The judges (and guest chefs!)

While we all love the drama of a Joe Bastianich or Gordon Ramsay, sometimes they’re a bit much and detract from what should be the star of a show like MasterChef: the cooking. MCAU judges strike the perfect balance between having personality and keeping the focus on food. While they’re not shy about giving their opinions, they do it respectfully and as drama-free as possible, and they always rally the contestants when they start cracking under the pressure. Their interactions with the contestants are often the most heartwarming moments of the show and leave you warm and fuzzy.

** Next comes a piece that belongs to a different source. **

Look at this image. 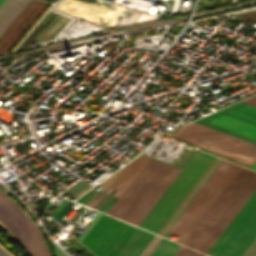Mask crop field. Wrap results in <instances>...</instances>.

If you’re not Australian, the judges probably aren’t household names to you. The real star power of MCAU is in its guest chefs. MCAU features names such as Marco Pierre White, Heston Blumenthal, Nigella Lawson, and Curtis Stone on a regular basis (sometimes for an entire week of challenges!). Seeing these chefs express their cooking philosophy through the challenges they set and how they inspire the contestants is one of the most exciting parts of the show.

The food

With world famous chefs regularly in the mix on MCAU, it’s no surprise that the quality of food is so high. The home cooks usually arrive with an incredible arsenal of skills, and the difficulty of the challenges are set accordingly. I’ve found that many challenges on MasterChef US (for example, cooking a perfect medium-rare steak) are usually skills that are just about given for any MCAU contestant; cooking a perfect steak is just an expected component of a much more complex dish. The show’s challenges are engineered for creativity (e.g. Invention Tests) and high-level cooking (e.g. recreating Michelin-level dishes in Pressure Tests), and the dishes produced look absolutely gorgeous. Foodporn for days…

The contestants

In any cooking show, you watch for two reasons: the food and the people. For a season-long competition like MasterChef, it’s hard to keep watching if you’re not invested in the contestants. MCAU’s structure is perfect in this respect - how can you not be invested in the contestants you watch six times a week? And over ten-to-twelve weeks, we get to see how a contestant’s skill grows, learn their backstory, and see their friendships with other contestants. It’s inevitable that you find someone to root for and keeps you excited to watch the next episode.

Some highlight moments!

Reynold Poernomo's Forbidden Fruit - one of the most stunning desserts I've ever seen.

The time auction elimination challenge - I just love thinking about the strategy behind this challenge.

Passionfruit flower dessert pressure test - just one of many crazy complicated pressure tests!

Convinced yet?

If you’re looking for a fresh twist to the Masterchef you know and love, I hope I’ve convinced you to give MCAU a shot. There’s innovative cooking, world famous chefs, and lovable contestants. If nothing else, you’ll get to see some gorgeous food (in case you couldn’t tell from those video clips). There’s truly no other cooking show that strikes the balance between all the components of a good cooking competition like Masterchef Australia!